-- WHAT YOU ARE ASKED TO DO --
Without any of their pictures, return all of the records exactly.

(Pixel coordinate tracking data)
# # # # # # #

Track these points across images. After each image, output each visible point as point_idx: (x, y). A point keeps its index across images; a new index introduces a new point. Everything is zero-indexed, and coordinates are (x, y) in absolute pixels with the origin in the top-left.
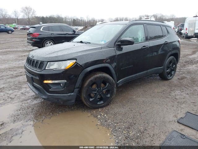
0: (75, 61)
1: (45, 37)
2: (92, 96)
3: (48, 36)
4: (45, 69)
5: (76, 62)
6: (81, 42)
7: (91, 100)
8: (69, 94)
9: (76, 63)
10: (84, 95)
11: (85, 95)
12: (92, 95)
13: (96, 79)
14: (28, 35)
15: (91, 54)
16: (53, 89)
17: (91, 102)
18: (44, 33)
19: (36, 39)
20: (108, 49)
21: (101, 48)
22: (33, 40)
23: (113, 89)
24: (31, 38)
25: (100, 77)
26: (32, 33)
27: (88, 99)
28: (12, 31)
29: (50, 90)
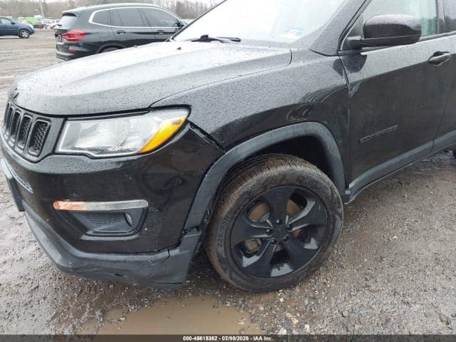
0: (181, 115)
1: (103, 40)
2: (251, 248)
3: (110, 39)
4: (53, 152)
5: (187, 122)
6: (205, 39)
7: (247, 262)
8: (160, 256)
9: (188, 127)
10: (218, 250)
11: (221, 250)
12: (251, 245)
13: (265, 185)
14: (56, 35)
15: (254, 84)
16: (96, 234)
17: (245, 271)
18: (99, 30)
19: (77, 45)
20: (318, 61)
21: (291, 56)
22: (71, 48)
23: (334, 223)
24: (65, 44)
25: (284, 176)
26: (65, 31)
27: (235, 262)
28: (31, 32)
29: (85, 238)
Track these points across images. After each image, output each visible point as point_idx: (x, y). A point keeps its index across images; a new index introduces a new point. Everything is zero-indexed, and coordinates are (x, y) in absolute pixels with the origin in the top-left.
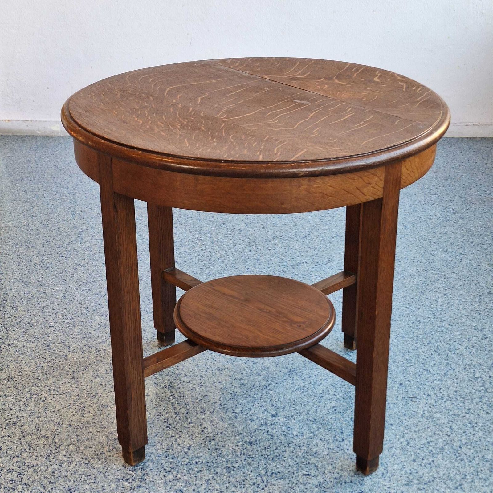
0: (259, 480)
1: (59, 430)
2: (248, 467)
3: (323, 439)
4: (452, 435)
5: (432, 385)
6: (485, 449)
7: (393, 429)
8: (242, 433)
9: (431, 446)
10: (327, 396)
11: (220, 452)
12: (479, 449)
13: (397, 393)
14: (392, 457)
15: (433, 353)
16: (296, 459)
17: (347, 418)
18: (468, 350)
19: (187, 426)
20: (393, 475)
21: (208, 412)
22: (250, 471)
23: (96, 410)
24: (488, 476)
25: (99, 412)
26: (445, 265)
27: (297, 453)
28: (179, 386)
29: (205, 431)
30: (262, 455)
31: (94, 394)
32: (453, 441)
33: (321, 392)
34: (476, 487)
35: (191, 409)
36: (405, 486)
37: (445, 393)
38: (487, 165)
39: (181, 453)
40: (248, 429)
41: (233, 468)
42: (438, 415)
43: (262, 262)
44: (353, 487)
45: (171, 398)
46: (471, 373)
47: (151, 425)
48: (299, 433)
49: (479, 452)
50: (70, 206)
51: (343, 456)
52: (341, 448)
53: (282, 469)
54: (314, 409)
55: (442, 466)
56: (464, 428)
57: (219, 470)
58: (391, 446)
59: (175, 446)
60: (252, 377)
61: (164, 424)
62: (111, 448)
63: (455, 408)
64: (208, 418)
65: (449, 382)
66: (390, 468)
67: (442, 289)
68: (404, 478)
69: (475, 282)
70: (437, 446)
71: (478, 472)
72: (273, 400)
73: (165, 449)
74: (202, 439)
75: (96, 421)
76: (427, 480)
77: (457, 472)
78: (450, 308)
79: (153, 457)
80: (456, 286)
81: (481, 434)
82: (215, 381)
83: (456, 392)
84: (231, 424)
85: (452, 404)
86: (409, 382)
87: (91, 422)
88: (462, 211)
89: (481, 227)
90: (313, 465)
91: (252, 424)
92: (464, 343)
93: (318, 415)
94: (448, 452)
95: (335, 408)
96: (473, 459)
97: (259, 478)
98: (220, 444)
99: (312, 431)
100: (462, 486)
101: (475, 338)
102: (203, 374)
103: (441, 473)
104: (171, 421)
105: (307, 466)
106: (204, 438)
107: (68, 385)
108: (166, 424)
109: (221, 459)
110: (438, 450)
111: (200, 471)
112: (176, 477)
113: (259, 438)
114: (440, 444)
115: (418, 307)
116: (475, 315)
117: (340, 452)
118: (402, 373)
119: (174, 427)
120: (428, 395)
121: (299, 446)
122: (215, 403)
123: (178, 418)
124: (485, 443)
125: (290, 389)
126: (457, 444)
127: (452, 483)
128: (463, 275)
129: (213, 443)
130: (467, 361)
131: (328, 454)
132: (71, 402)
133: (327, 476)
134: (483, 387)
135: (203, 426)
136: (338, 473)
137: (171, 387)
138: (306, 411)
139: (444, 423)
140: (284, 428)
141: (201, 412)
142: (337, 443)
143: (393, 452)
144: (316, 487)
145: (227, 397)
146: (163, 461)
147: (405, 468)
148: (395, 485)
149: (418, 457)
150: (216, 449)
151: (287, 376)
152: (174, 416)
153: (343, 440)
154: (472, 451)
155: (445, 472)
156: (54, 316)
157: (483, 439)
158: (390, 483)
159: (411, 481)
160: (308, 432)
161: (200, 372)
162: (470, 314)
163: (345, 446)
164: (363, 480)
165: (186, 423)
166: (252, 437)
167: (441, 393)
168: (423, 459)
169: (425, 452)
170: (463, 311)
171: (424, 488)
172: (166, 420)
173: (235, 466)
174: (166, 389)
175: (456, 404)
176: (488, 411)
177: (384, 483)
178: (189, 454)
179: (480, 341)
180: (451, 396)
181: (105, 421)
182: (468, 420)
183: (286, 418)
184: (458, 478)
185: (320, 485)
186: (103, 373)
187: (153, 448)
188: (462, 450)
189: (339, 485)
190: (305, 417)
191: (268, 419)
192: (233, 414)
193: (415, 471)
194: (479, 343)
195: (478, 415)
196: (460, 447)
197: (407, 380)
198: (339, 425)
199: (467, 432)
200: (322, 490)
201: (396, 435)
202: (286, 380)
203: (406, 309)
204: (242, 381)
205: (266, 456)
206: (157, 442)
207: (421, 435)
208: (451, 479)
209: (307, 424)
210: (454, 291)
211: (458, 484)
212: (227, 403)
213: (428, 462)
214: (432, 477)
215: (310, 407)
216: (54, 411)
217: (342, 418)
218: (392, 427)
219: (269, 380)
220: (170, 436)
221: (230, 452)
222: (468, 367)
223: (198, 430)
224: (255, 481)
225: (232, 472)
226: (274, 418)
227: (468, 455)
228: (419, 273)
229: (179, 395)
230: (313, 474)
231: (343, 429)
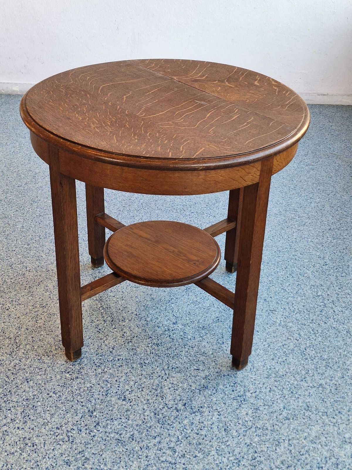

# # # # # # #

-- EXERCISE RESULT --
Track these points across images. After each image, output each visible point as point_idx: (x, y). A point keeps its index across images; a new index introduces a new point. Everything is zero-indexed, and coordinates are (x, y) in absolute pixels with the origin in the top-left.
0: (75, 61)
1: (45, 37)
2: (92, 96)
3: (48, 36)
4: (45, 69)
5: (76, 62)
6: (81, 42)
7: (91, 100)
8: (69, 94)
9: (76, 63)
10: (84, 95)
11: (85, 95)
12: (92, 95)
13: (96, 79)
14: (28, 35)
15: (91, 54)
16: (53, 89)
17: (91, 102)
18: (44, 33)
19: (36, 39)
20: (108, 49)
21: (101, 48)
22: (33, 40)
23: (113, 89)
24: (31, 38)
25: (100, 77)
26: (32, 33)
27: (88, 99)
28: (12, 31)
29: (50, 90)
0: (181, 115)
1: (103, 40)
2: (251, 248)
3: (110, 39)
4: (53, 152)
5: (187, 122)
6: (205, 39)
7: (247, 262)
8: (160, 256)
9: (188, 127)
10: (218, 250)
11: (221, 250)
12: (251, 245)
13: (265, 185)
14: (56, 35)
15: (254, 84)
16: (96, 234)
17: (245, 271)
18: (99, 30)
19: (77, 45)
20: (318, 61)
21: (291, 56)
22: (71, 48)
23: (334, 223)
24: (65, 44)
25: (284, 176)
26: (65, 31)
27: (235, 262)
28: (31, 32)
29: (85, 238)
Track these points across images. After each image, output each visible point as point_idx: (x, y). A point keeps its index across images; a new index introduces a new point. Everything is zero-indexed, and coordinates are (x, y) in absolute pixels with the origin in the top-left.
0: (259, 480)
1: (59, 430)
2: (248, 467)
3: (323, 439)
4: (452, 435)
5: (432, 385)
6: (485, 449)
7: (393, 429)
8: (242, 433)
9: (431, 446)
10: (327, 396)
11: (220, 452)
12: (479, 449)
13: (397, 393)
14: (392, 457)
15: (433, 353)
16: (296, 459)
17: (347, 418)
18: (468, 350)
19: (187, 426)
20: (393, 475)
21: (208, 412)
22: (250, 471)
23: (96, 410)
24: (488, 476)
25: (99, 412)
26: (445, 265)
27: (297, 453)
28: (179, 386)
29: (205, 431)
30: (262, 455)
31: (94, 394)
32: (453, 441)
33: (321, 392)
34: (476, 487)
35: (191, 409)
36: (405, 486)
37: (445, 393)
38: (487, 165)
39: (181, 453)
40: (248, 429)
41: (233, 468)
42: (438, 415)
43: (262, 262)
44: (353, 487)
45: (171, 398)
46: (471, 373)
47: (151, 425)
48: (299, 433)
49: (479, 452)
50: (70, 206)
51: (343, 456)
52: (341, 448)
53: (282, 469)
54: (314, 409)
55: (442, 466)
56: (464, 428)
57: (219, 470)
58: (391, 446)
59: (175, 446)
60: (252, 377)
61: (164, 424)
62: (111, 448)
63: (455, 408)
64: (208, 418)
65: (449, 382)
66: (390, 468)
67: (442, 289)
68: (404, 478)
69: (475, 282)
70: (437, 446)
71: (478, 472)
72: (273, 400)
73: (165, 449)
74: (202, 439)
75: (96, 421)
76: (427, 480)
77: (457, 472)
78: (450, 308)
79: (153, 457)
80: (456, 286)
81: (481, 434)
82: (215, 381)
83: (456, 392)
84: (231, 424)
85: (452, 404)
86: (409, 382)
87: (91, 422)
88: (462, 211)
89: (481, 227)
90: (313, 465)
91: (252, 424)
92: (464, 343)
93: (318, 415)
94: (448, 452)
95: (335, 408)
96: (473, 459)
97: (259, 478)
98: (220, 444)
99: (312, 431)
100: (462, 486)
101: (475, 338)
102: (203, 374)
103: (441, 473)
104: (171, 421)
105: (307, 466)
106: (204, 438)
107: (68, 385)
108: (166, 424)
109: (221, 459)
110: (438, 450)
111: (200, 471)
112: (176, 477)
113: (259, 438)
114: (440, 444)
115: (418, 307)
116: (475, 315)
117: (340, 452)
118: (402, 373)
119: (174, 427)
120: (428, 395)
121: (299, 446)
122: (215, 403)
123: (178, 418)
124: (485, 443)
125: (290, 389)
126: (457, 444)
127: (452, 483)
128: (463, 275)
129: (213, 443)
130: (467, 361)
131: (328, 454)
132: (71, 402)
133: (327, 476)
134: (483, 387)
135: (203, 426)
136: (338, 473)
137: (171, 387)
138: (306, 411)
139: (444, 423)
140: (284, 428)
141: (201, 412)
142: (337, 443)
143: (393, 452)
144: (316, 487)
145: (227, 397)
146: (163, 461)
147: (405, 468)
148: (395, 485)
149: (418, 457)
150: (216, 449)
151: (287, 376)
152: (174, 416)
153: (343, 440)
154: (472, 451)
155: (445, 472)
156: (54, 316)
157: (483, 439)
158: (390, 483)
159: (411, 481)
160: (308, 432)
161: (200, 372)
162: (470, 314)
163: (345, 446)
164: (363, 480)
165: (186, 423)
166: (252, 437)
167: (441, 393)
168: (423, 459)
169: (425, 452)
170: (463, 311)
171: (424, 488)
172: (166, 420)
173: (235, 466)
174: (166, 389)
175: (456, 404)
176: (488, 411)
177: (384, 483)
178: (189, 454)
179: (480, 341)
180: (451, 396)
181: (105, 421)
182: (468, 420)
183: (286, 418)
184: (458, 478)
185: (320, 485)
186: (103, 373)
187: (153, 448)
188: (462, 450)
189: (339, 485)
190: (305, 417)
191: (268, 419)
192: (233, 414)
193: (415, 471)
194: (479, 343)
195: (478, 415)
196: (460, 447)
197: (407, 380)
198: (339, 425)
199: (467, 432)
200: (322, 490)
201: (396, 435)
202: (286, 380)
203: (406, 309)
204: (242, 381)
205: (266, 456)
206: (157, 442)
207: (421, 435)
208: (451, 479)
209: (307, 424)
210: (454, 291)
211: (458, 484)
212: (227, 403)
213: (428, 462)
214: (432, 477)
215: (310, 407)
216: (54, 411)
217: (342, 418)
218: (392, 427)
219: (269, 380)
220: (170, 436)
221: (230, 452)
222: (468, 367)
223: (198, 430)
224: (255, 481)
225: (232, 472)
226: (274, 418)
227: (468, 455)
228: (419, 273)
229: (179, 395)
230: (313, 474)
231: (343, 429)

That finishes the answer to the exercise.